(Circuit design text data)
----------
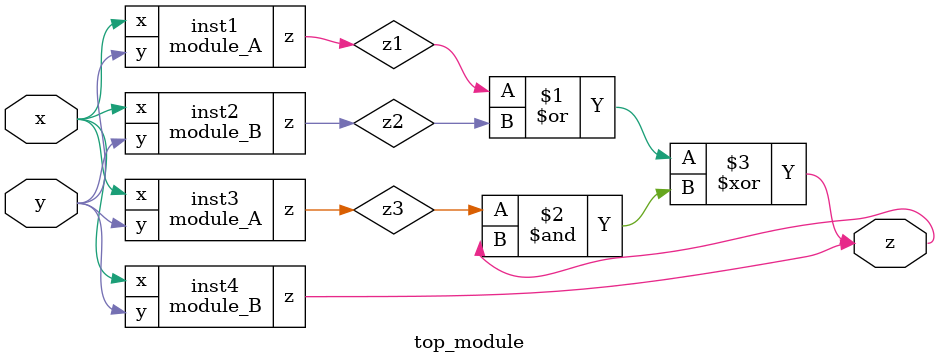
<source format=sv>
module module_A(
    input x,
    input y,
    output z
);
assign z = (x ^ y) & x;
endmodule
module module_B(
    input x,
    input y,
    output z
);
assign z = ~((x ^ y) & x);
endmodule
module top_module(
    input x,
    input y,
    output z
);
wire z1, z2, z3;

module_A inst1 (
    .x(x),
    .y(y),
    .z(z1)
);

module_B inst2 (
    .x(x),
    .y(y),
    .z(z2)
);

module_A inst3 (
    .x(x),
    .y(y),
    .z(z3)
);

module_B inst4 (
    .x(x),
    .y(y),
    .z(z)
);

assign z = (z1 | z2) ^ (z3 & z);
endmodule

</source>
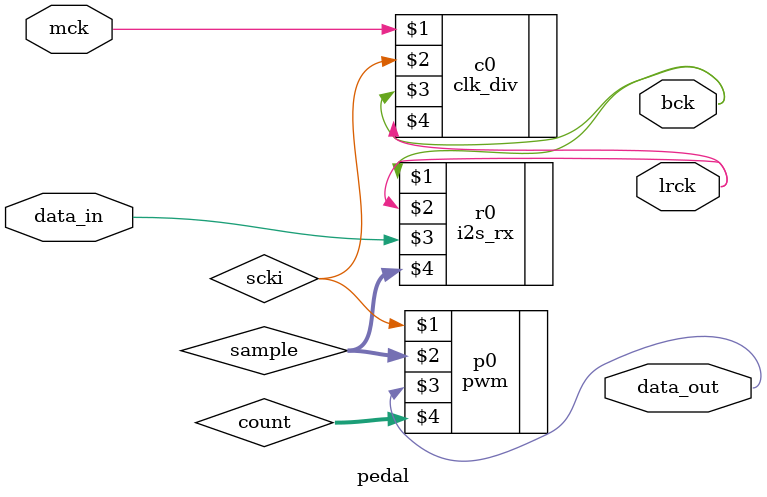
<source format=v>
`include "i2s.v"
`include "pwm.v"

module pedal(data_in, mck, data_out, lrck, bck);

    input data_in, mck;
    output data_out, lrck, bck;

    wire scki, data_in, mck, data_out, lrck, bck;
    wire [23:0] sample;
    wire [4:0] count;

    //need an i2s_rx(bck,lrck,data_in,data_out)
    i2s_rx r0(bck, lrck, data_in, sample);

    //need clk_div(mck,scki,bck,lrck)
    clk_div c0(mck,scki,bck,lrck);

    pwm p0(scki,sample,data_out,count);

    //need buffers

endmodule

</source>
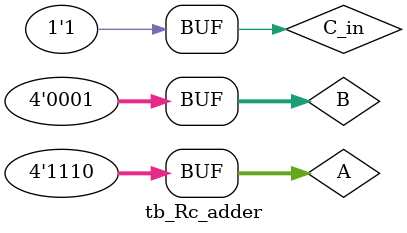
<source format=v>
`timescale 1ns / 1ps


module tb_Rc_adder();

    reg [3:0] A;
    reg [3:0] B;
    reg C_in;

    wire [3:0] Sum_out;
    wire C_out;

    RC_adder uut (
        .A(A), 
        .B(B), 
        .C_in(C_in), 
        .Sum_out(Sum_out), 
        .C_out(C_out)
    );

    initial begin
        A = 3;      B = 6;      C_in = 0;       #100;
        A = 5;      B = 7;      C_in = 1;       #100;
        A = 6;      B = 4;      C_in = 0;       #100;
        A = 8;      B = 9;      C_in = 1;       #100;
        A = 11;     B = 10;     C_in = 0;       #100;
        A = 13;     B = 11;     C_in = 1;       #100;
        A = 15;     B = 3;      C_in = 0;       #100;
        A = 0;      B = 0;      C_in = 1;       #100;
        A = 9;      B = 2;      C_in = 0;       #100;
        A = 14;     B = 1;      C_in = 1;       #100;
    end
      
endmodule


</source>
----------
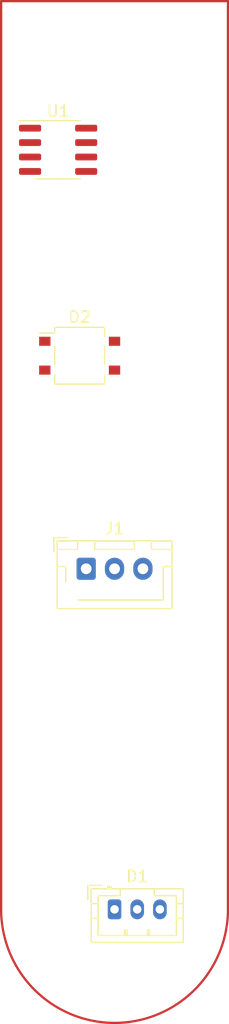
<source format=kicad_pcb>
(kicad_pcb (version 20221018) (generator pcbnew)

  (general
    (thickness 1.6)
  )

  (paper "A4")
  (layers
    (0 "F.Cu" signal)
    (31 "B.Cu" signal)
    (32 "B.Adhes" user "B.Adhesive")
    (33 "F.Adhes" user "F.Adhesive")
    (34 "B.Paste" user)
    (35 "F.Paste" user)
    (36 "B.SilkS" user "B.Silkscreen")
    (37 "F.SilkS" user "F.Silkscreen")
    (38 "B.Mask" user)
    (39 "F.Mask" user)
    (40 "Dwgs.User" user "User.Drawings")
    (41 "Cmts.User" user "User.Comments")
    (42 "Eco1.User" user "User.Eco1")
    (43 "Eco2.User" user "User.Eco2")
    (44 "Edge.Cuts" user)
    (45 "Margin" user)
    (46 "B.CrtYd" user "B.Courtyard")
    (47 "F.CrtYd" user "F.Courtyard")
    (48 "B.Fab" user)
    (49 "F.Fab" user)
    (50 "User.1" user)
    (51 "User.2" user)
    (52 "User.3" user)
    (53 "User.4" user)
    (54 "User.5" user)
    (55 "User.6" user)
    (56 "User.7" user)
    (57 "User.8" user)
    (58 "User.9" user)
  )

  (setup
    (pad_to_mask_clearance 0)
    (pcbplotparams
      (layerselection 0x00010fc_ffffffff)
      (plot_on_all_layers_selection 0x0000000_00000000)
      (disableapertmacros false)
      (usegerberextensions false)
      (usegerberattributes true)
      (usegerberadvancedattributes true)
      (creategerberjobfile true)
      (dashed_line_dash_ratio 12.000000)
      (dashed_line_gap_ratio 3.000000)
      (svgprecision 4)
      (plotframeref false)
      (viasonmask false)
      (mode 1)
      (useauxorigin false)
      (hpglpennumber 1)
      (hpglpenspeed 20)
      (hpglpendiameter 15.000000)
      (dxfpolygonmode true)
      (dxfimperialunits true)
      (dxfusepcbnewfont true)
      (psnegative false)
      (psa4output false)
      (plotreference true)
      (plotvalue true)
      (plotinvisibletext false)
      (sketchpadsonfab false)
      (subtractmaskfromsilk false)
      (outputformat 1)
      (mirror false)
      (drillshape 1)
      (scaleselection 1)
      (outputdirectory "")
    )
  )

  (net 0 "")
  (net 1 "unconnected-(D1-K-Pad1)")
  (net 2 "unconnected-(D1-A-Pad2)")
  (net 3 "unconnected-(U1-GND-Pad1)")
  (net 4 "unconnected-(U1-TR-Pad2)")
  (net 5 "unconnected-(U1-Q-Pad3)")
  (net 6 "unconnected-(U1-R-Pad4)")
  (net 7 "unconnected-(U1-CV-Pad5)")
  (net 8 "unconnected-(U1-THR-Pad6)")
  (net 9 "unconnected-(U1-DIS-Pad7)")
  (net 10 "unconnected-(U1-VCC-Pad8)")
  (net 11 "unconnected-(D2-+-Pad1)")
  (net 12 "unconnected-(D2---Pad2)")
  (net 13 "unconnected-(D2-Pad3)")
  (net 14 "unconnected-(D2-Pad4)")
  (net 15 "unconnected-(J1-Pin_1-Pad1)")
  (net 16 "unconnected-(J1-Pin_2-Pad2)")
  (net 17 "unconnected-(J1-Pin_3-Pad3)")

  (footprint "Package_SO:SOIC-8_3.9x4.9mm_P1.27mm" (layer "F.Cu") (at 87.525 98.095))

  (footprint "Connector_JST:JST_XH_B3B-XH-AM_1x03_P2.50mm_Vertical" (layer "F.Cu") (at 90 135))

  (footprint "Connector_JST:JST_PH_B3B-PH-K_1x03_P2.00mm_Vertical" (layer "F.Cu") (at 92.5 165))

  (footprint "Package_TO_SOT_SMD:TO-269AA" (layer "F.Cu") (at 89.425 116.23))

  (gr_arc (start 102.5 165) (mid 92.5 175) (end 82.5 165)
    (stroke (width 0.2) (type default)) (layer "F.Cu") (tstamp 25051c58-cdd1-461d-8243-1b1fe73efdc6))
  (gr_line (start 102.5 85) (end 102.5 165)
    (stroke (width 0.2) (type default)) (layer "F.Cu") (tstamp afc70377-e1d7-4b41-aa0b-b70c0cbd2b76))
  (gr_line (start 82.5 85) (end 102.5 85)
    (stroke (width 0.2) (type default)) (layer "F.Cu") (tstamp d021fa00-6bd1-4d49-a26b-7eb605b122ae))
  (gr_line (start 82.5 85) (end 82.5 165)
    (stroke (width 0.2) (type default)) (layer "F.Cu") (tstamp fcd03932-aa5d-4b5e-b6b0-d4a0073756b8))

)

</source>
----------
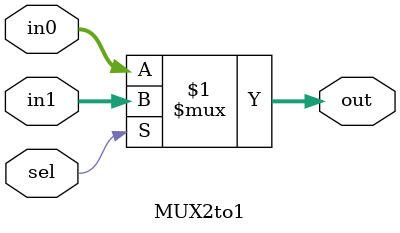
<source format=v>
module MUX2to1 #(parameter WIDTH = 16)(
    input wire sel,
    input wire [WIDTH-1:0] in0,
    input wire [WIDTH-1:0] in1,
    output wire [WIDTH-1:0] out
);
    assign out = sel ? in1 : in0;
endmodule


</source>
----------
Task brief :: Which of the lines above hold the string "start"? Pick each of them out.

Answer to this exercise ::
  (gr_arc (start 102.5 165) (mid 92.5 175) (end 82.5 165)
  (gr_line (start 102.5 85) (end 102.5 165)
  (gr_line (start 82.5 85) (end 102.5 85)
  (gr_line (start 82.5 85) (end 82.5 165)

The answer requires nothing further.